Multichannel Madness
Chad outlines a JCPenney e-mail strategy he likes, one where the brand calls out stores and landing pages and e-mail and text messaging.
This works when we have two or three channels to mention.
Back in the 1990s, catalog contact strategy management (horizontal marketing) was all the rage --- planning which of eighteen catalogs any individual customer should receive. Almost nobody could figure that one out, so we just mailed everybody everything!
Now what the heck do we do when we have to communicate a message to customers using two dozen micro channels?

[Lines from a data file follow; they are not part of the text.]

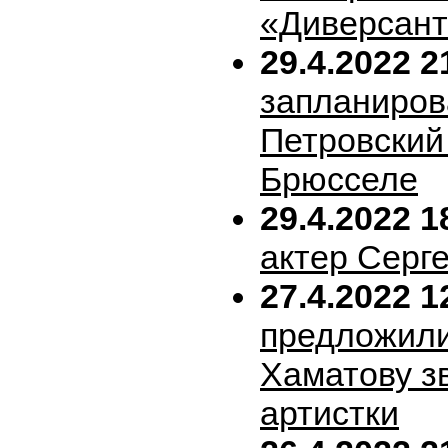
«Диверсан
29.4.2022 2
запланиров
Петровский 
Брюсселе
29.4.2022 1
актер Серг
27.4.2022 1
предложил
Хаматову з
артистки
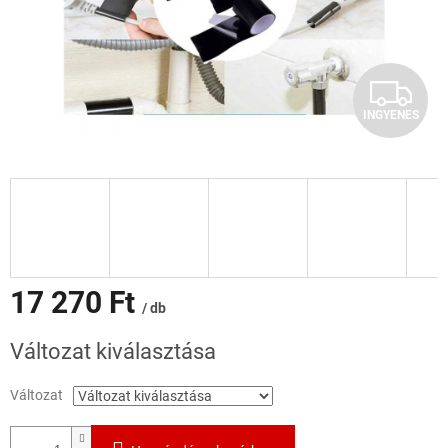
I
INGYENES
N
G
Y
E
N
17 270 Ft
/ db
E
Egységár:
Változat kiválasztása
S
Változat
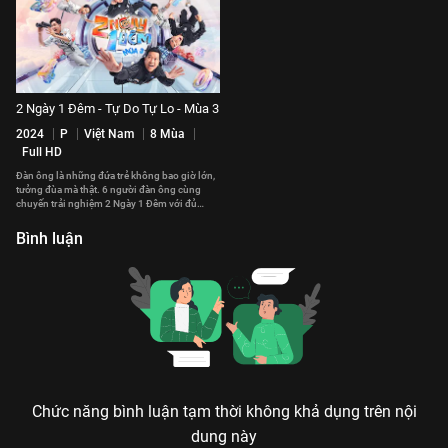
2 Ngày 1 Đêm - Tự Do Tự Lo - Mùa 3
2024
P
Việt Nam
8 Mùa
Full HD
Đàn ông là những đứa trẻ không bao giờ lớn,
tưởng đùa mà thật. 6 người đàn ông cùng
chuyến trải nghiệm 2 Ngày 1 Đêm với đủ
chiêu trò ố dề cười mệt nghỉ.
Bình luận
Chức năng bình luận tạm thời không khả dụng trên nội
dung này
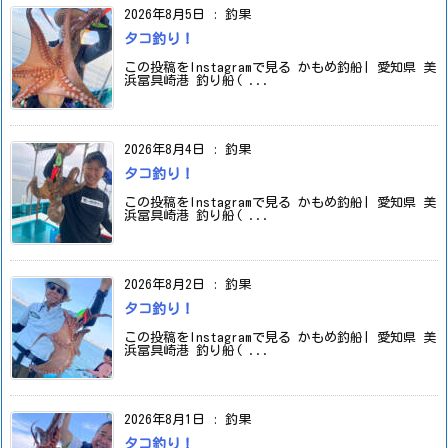
2026年8月5日
:
釣果
タコ釣り！
この投稿をInstagramで見る かもめ釣船| 愛知県 美
浜冨具崎港 釣り船( ...
2026年8月4日
:
釣果
タコ釣り！
この投稿をInstagramで見る かもめ釣船| 愛知県 美
浜冨具崎港 釣り船( ...
2026年8月2日
:
釣果
タコ釣り！
この投稿をInstagramで見る かもめ釣船| 愛知県 美
浜冨具崎港 釣り船( ...
2026年8月1日
:
釣果
タコ釣り！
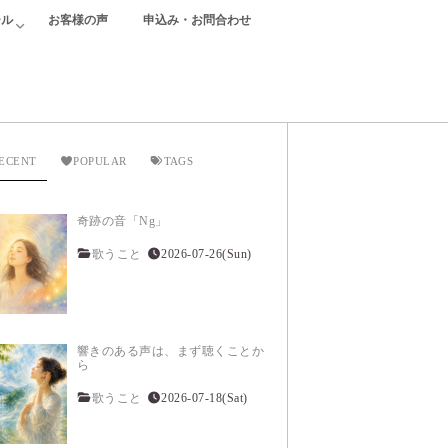
ール
お客様の声
申込み・お問合わせ
ECENT
POPULAR
TAGS
奇跡の音「Ng」
歌うこと
2026-07-26(Sun)
響きのある声は、まず聴くことか
ら
歌うこと
2026-07-18(Sat)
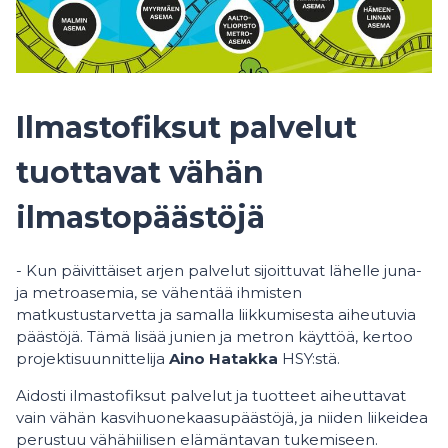
Ilmastofiksut palvelut
tuottavat vähän
ilmastopäästöjä
- Kun päivittäiset arjen palvelut sijoittuvat lähelle juna-
ja metroasemia, se vähentää ihmisten
matkustustarvetta ja samalla liikkumisesta aiheutuvia
päästöjä. Tämä lisää junien ja metron käyttöä, kertoo
projektisuunnittelija
Aino Hatakka
HSY:stä.
Aidosti ilmastofiksut palvelut ja tuotteet aiheuttavat
vain vähän kasvihuonekaasupäästöjä, ja niiden liikeidea
perustuu vähähiilisen elämäntavan tukemiseen.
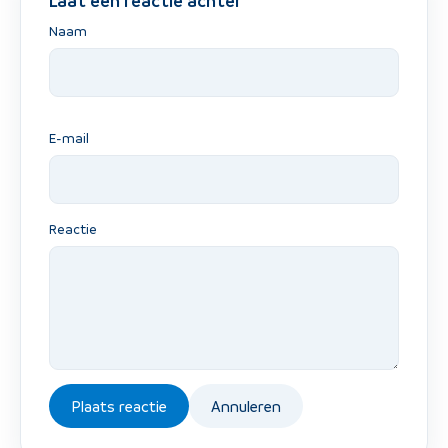
Laat een reactie achter
Naam
E-mail
Reactie
Plaats reactie
Annuleren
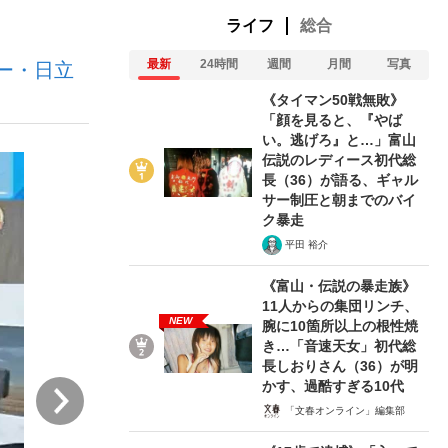
ライフ
総合
最新
24時間
週間
月間
写真
ー・日立
ない資産運用のすべて
《タイマン50戦無敗》
「顔を見ると、『やば
い。逃げろ』と…」富山
伝説のレディース初代総
が悲しい」『北の国から』倉本聰氏（91...
長（36）が語る、ギャル
サー制圧と朝までのバイ
ク暴走
平田 裕介
《富山・伝説の暴走族》
11人からの集団リンチ、
NEW
腕に10箇所以上の根性焼
き…「音速天女」初代総
長しおりさん（36）が明
かす、過酷すぎる10代
次
「文春オンライン」編集部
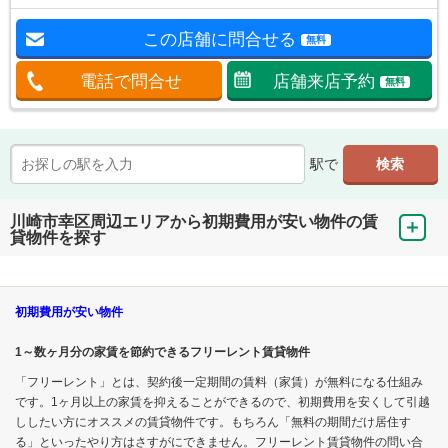
この店舗に問合せる
無料
電話で問合せ
店舗来店予約
無料
駅で
川崎市幸区周辺エリアから初期費用が安い物件の賃
貸物件を探す
初期費用が安い物件
1～数ヶ月分の家賃を節約できるフリーレント賃貸物件
「フリーレント」とは、契約後一定期間の賃料（家賃）が無料になる仕組み
です。1ヶ月以上の家賃を抑えることができるので、初期費用を安くして引越
ししたい方にオススメの賃貸物件です。もちろん「無料の期間だけ居住す
る」といったやり方はさすがにできません。フリーレント賃貸物件の問い合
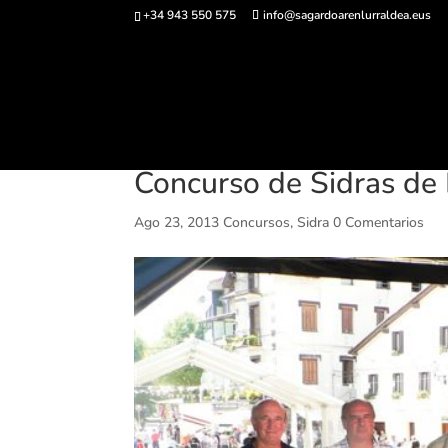
+34 943 550 575
info@sagardoarenlurraldea.eus
Comprar ent
Concurso de Sidras de 
Ago 23, 2013
Concursos
,
Sidra
0 Comentarios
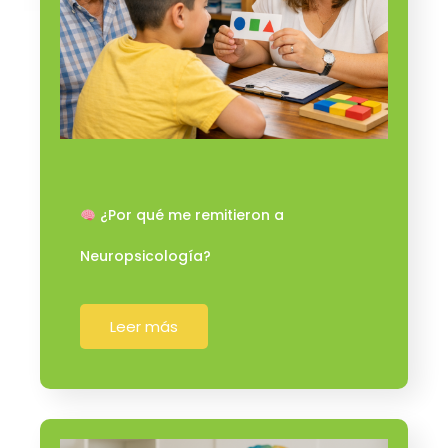
¿Por qué me remitieron a
Neuropsicología?
Leer más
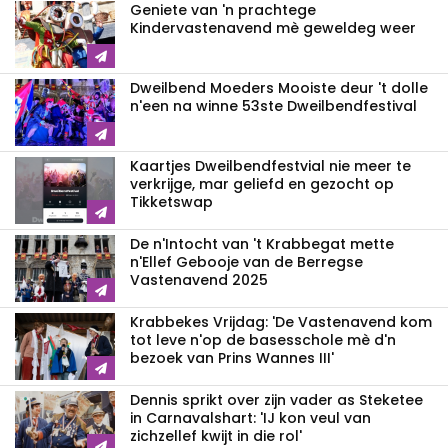
Geniete van 'n prachtege
Kindervastenavend mè geweldeg weer
Dweilbend Moeders Mooiste deur 't dolle
n'een na winne 53ste Dweilbendfestival
Kaartjes Dweilbendfestvial nie meer te
verkrijge, mar geliefd en gezocht op
Tikketswap
De n'Intocht van 't Krabbegat mette
n'Ellef Gebooje van de Berregse
Vastenavend 2025
Krabbekes Vrijdag: 'De Vastenavend kom
tot leve n'op de basesschole mè d'n
bezoek van Prins Wannes III'
Dennis sprikt over zijn vader as Steketee
in Carnavalshart: 'IJ kon veul van
zichzellef kwijt in die rol'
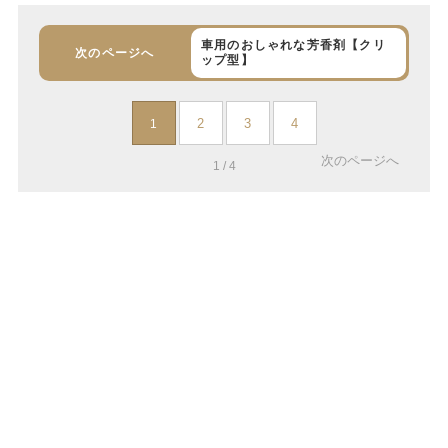
車用のおしゃれな芳香剤【クリ
次のページへ
ップ型】
2
3
4
1
次のページへ
1 / 4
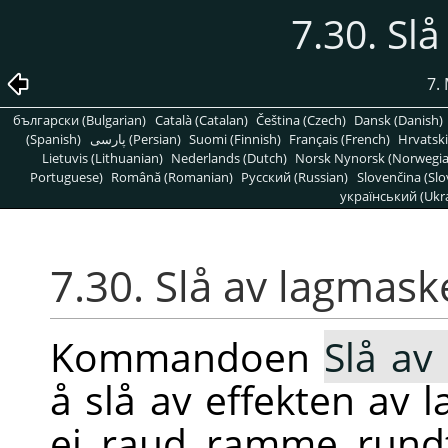
7.30. Sl
7.
български (Bulgarian)
Català (Catalan)
Čeština (Czech)
Dansk (Danish)
(Spanish)
پارسی (Persian)
Suomi (Finnish)
Français (French)
Hrvatski
Lietuvis (Lithuanian)
Nederlands (Dutch)
Norsk Nynorsk (Norwegi
Portuguese)
Română (Romanian)
Pусский (Russian)
Slovenčina (Slo
український (Ukra
7.30. Slå av lagmask
Kommandoen
Slå av
å slå av effekten av
ei raud ramme rundt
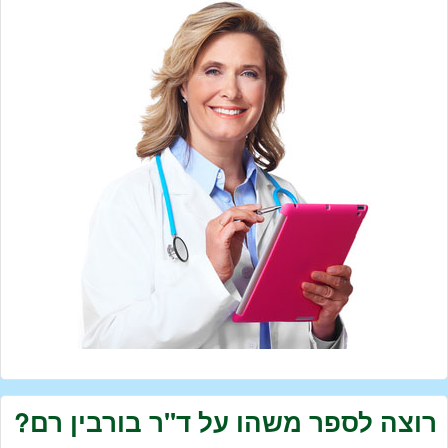
רוצה לספר משהו על ד''ר בורבין רם?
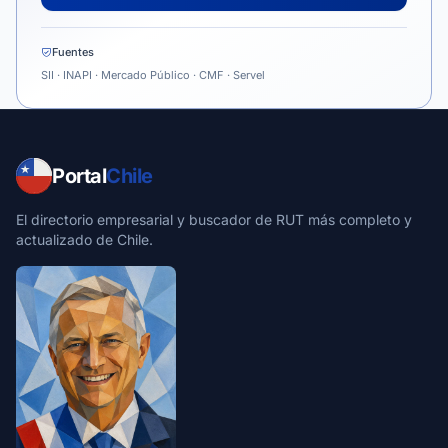
Fuentes
SII · INAPI · Mercado Público · CMF · Servel
Portal
Chile
El directorio empresarial y buscador de RUT más completo y
actualizado de Chile.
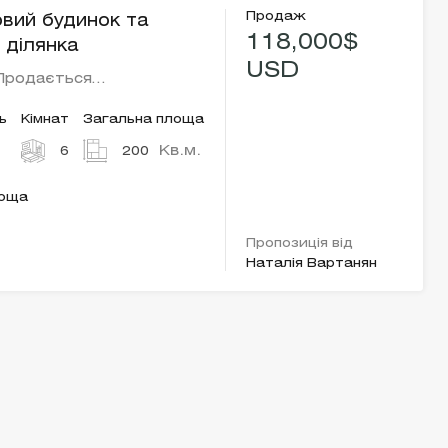
Продаж
вий будинок та
118,000$
 ділянка
USD
 Продається…
ь
Кімнат
Загальна площа
Кв.м.
6
200
лоща
Пропозиція від
Наталія Вартанян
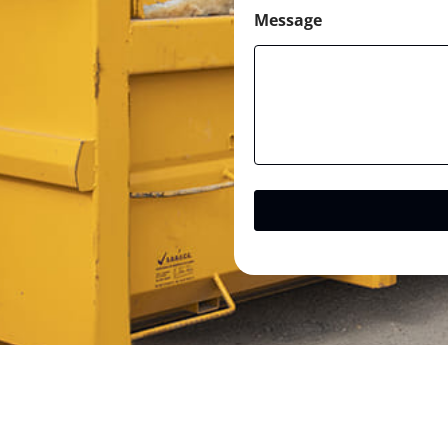
Message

Do we communicate the same message via Catalog Marketing, E-Mail Marketing, MySpace, Facebook, Twitter, Plurk, YouTube, Flickr, Outbound Telemarketing, Direct Mail, Blogs, Television, Radio, Newspapers, Newsletters, Billboards, Buses, Paid Search, Affiliates, Shopping Comparison Sites, Press Releases, SMS, Video Marketing, Hologram Marketing?
There are no best practices, and there probably won't ever be, because the minute best practices are established, Facebook and Twitter will become unpopular and Newspapers will be dead, replaced by something new and shiny called "Guppie", changing the rules of the game.
So the question to you, the loyal reader, is this ... how do you propose dealing with Multichannel Madness? Do you bomb your "multichannel customers" with the exact same message across micro-channels? Do you bomb your multichannel customers with different messages across micro-channels? Do you bomb your multichannel customers with personalized messages across micro-channels? Do you use some channels and not others? Do you increase frequency in some channels, decrease in others, and let the customer pick/choose from social media? Do you market to the same folks, or do you try to find new ones?
If you just lost your job, this might be a place to focus your efforts ... folks will pay $$$ to anybody who knows how to manage this micro-channel marketing mess.